Nintendo has justified the Wii Mini's lack of basic features by claiming the aim was to keep costs down. Yes, I know, a bit of a Captain Obvious response. More interesting is the extra reasoning provided by Nintendo of Canada's Matt Ryan, who said the Wii Mini is for families and non-core gamers ... unlike the Wii?
"We want the system to be as affordable as possible to everybody, and the widest audience possible. By taking out functionality, that allows us to keep the cost down," Ryan told Polygon. "There's a consumer out there, there are gamers who have not bought a Wii yet, and there are gamers who have a Wii and want a second one for the cottage, or the chalet, or whatever, who actually don't need the online functionality.

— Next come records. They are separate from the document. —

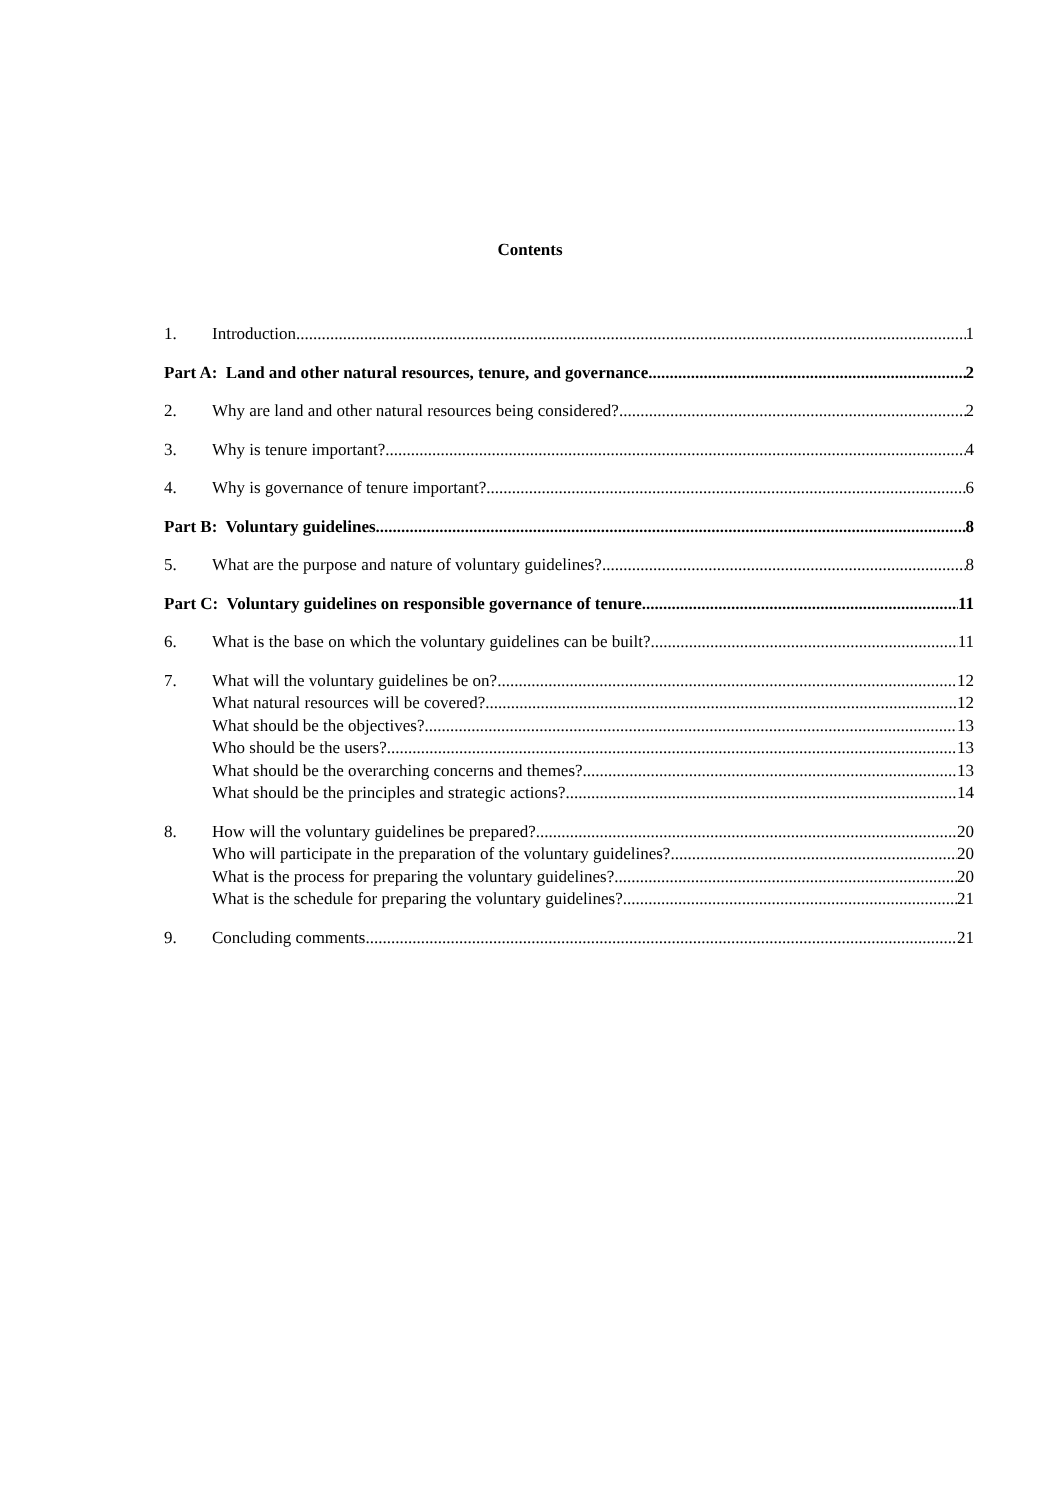Contents
1. Introduction 1
Part A: Land and other natural resources, tenure, and governance 2
2. Why are land and other natural resources being considered? 2
3. Why is tenure important? 4
4. Why is governance of tenure important? 6
Part B: Voluntary guidelines 8
5. What are the purpose and nature of voluntary guidelines? 8
Part C: Voluntary guidelines on responsible governance of tenure 11
6. What is the base on which the voluntary guidelines can be built? 11
7. What will the voluntary guidelines be on? 12
What natural resources will be covered? 12
What should be the objectives? 13
Who should be the users? 13
What should be the overarching concerns and themes? 13
What should be the principles and strategic actions? 14
8. How will the voluntary guidelines be prepared? 20
Who will participate in the preparation of the voluntary guidelines? 20
What is the process for preparing the voluntary guidelines? 20
What is the schedule for preparing the voluntary guidelines? 21
9. Concluding comments 21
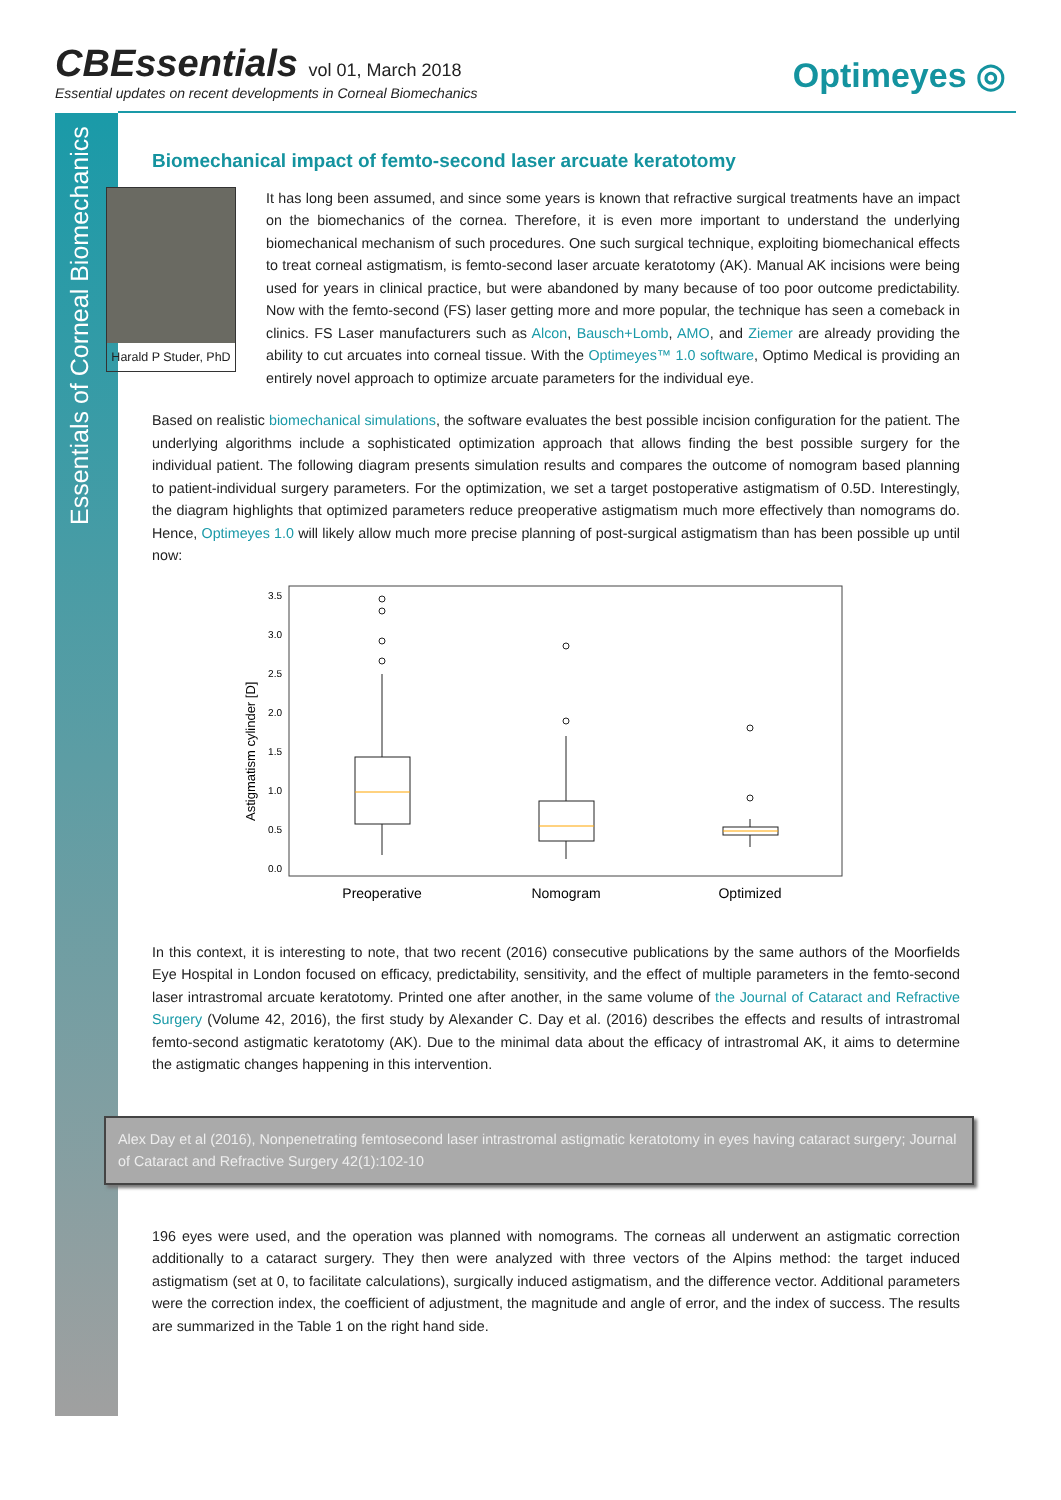Essentials of Corneal Biomechanics
CBEssentials vol 01, March 2018
Essential updates on recent developments in Corneal Biomechanics
Optimeyes ◎
Biomechanical impact of femto-second laser arcuate keratotomy
Harald P Studer, PhD
It has long been assumed, and since some years is known that refractive surgical treatments have an impact on the biomechanics of the cornea. Therefore, it is even more important to understand the underlying biomechanical mechanism of such procedures. One such surgical technique, exploiting biomechanical effects to treat corneal astigmatism, is femto-second laser arcuate keratotomy (AK). Manual AK incisions were being used for years in clinical practice, but were abandoned by many because of too poor outcome predictability. Now with the femto-second (FS) laser getting more and more popular, the technique has seen a comeback in clinics. FS Laser manufacturers such as Alcon, Bausch+Lomb, AMO, and Ziemer are already providing the ability to cut arcuates into corneal tissue. With the Optimeyes™ 1.0 software, Optimo Medical is providing an entirely novel approach to optimize arcuate parameters for the individual eye.
Based on realistic biomechanical simulations, the software evaluates the best possible incision configuration for the patient. The underlying algorithms include a sophisticated optimization approach that allows finding the best possible surgery for the individual patient. The following diagram presents simulation results and compares the outcome of nomogram based planning to patient-individual surgery parameters. For the optimization, we set a target postoperative astigmatism of 0.5D. Interestingly, the diagram highlights that optimized parameters reduce preoperative astigmatism much more effectively than nomograms do. Hence, Optimeyes 1.0 will likely allow much more precise planning of post-surgical astigmatism than has been possible up until now:
3.5
3.0
2.5
2.0
1.5
1.0
0.5
0.0
Astigmatism cylinder [D]
Preoperative
Nomogram
Optimized
In this context, it is interesting to note, that two recent (2016) consecutive publications by the same authors of the Moorfields Eye Hospital in London focused on efficacy, predictability, sensitivity, and the effect of multiple parameters in the femto-second laser intrastromal arcuate keratotomy. Printed one after another, in the same volume of the Journal of Cataract and Refractive Surgery (Volume 42, 2016), the first study by Alexander C. Day et al. (2016) describes the effects and results of intrastromal femto-second astigmatic keratotomy (AK). Due to the minimal data about the efficacy of intrastromal AK, it aims to determine the astigmatic changes happening in this intervention.
Alex Day et al (2016), Nonpenetrating femtosecond laser intrastromal astigmatic keratotomy in eyes having cataract surgery; Journal of Cataract and Refractive Surgery 42(1):102-10
196 eyes were used, and the operation was planned with nomograms. The corneas all underwent an astigmatic correction additionally to a cataract surgery. They then were analyzed with three vectors of the Alpins method: the target induced astigmatism (set at 0, to facilitate calculations), surgically induced astigmatism, and the difference vector. Additional parameters were the correction index, the coefficient of adjustment, the magnitude and angle of error, and the index of success. The results are summarized in the Table 1 on the right hand side.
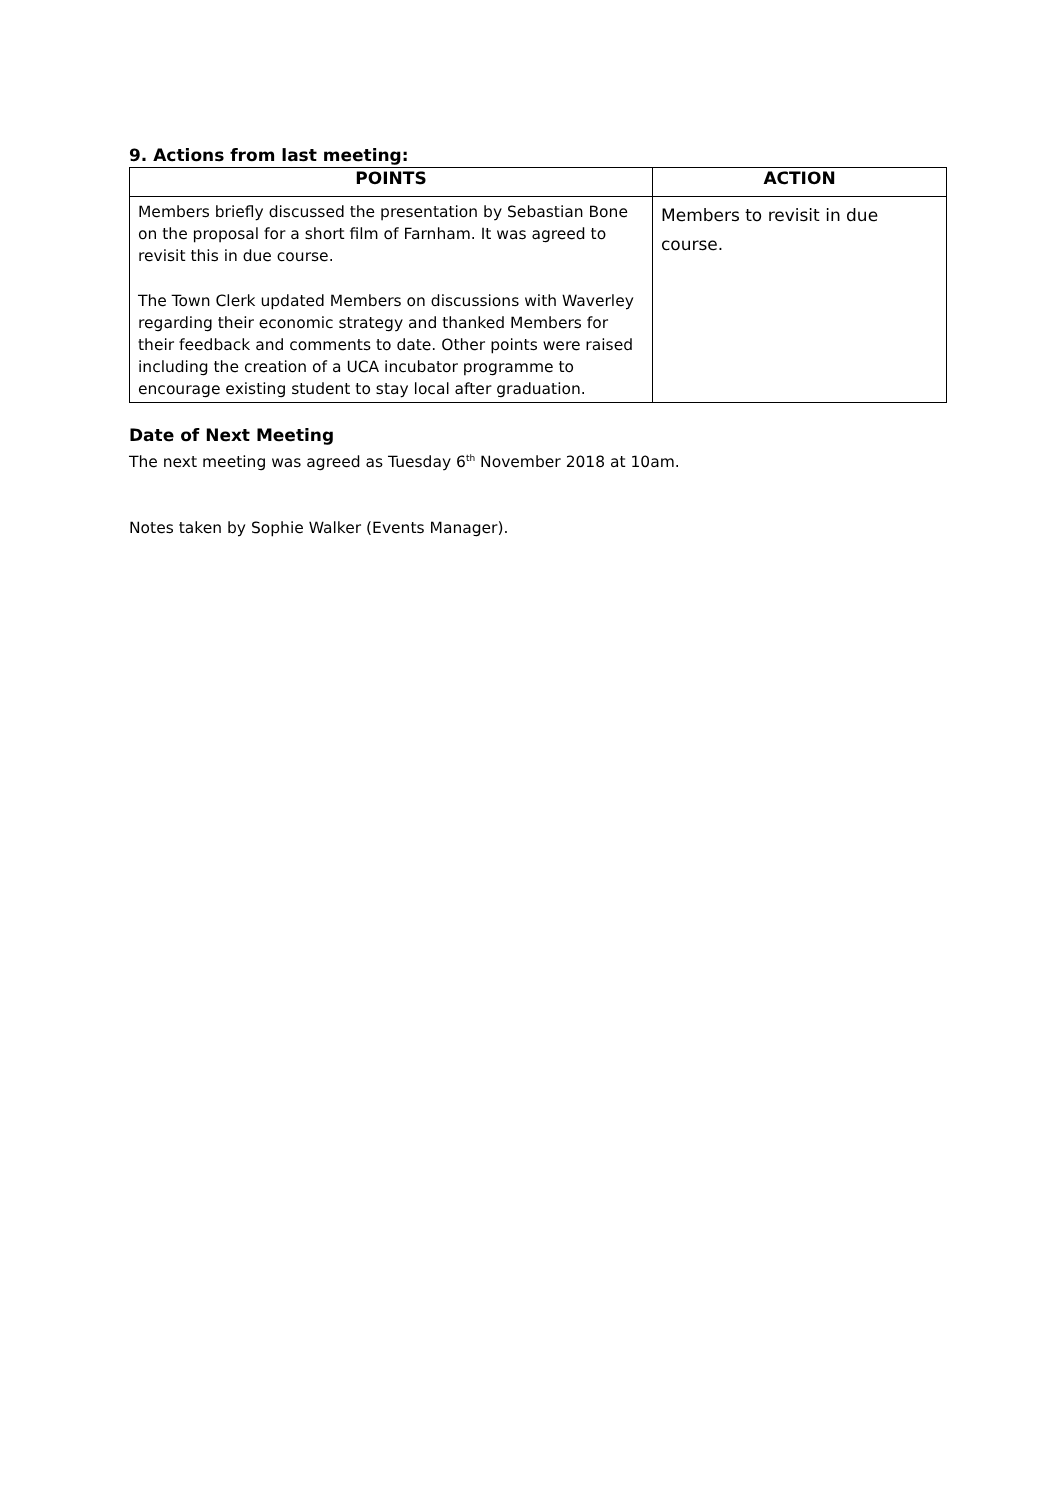9. Actions from last meeting:
| POINTS | ACTION |
| --- | --- |
| Members briefly discussed the presentation by Sebastian Bone on the proposal for a short film of Farnham. It was agreed to revisit this in due course. The Town Clerk updated Members on discussions with Waverley regarding their economic strategy and thanked Members for their feedback and comments to date. Other points were raised including the creation of a UCA incubator programme to encourage existing student to stay local after graduation. | Members to revisit in due course. |
Date of Next Meeting
The next meeting was agreed as Tuesday 6<sup>th</sup> November 2018 at 10am.
Notes taken by Sophie Walker (Events Manager).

So we basically stripped all the online functionality out, and the end result is cost savings for the person buying Wii Mini at $99."
The Canadian communications manager would later go on to say, "Wii Mini is designed for families, or a late adopter, or someone who maybe isn't even a gamer yet, and maybe doesn't realize they've got a gamer hiding inside of them."
The narrative of this is quite intriguing, as it suggests the Wii was not a casual, family-friendly device with mainstream appeal. Always love watching the subtle ways in which PR spokespeople move the goalposts to suit their ends. Let him talk much longer, and he'll have us convinced Gears of War was a Nintendo exclusive.
Or maybe I'm reading too much into it -- I'm still reeling from the Wii owner who's buying a second system for their chalet.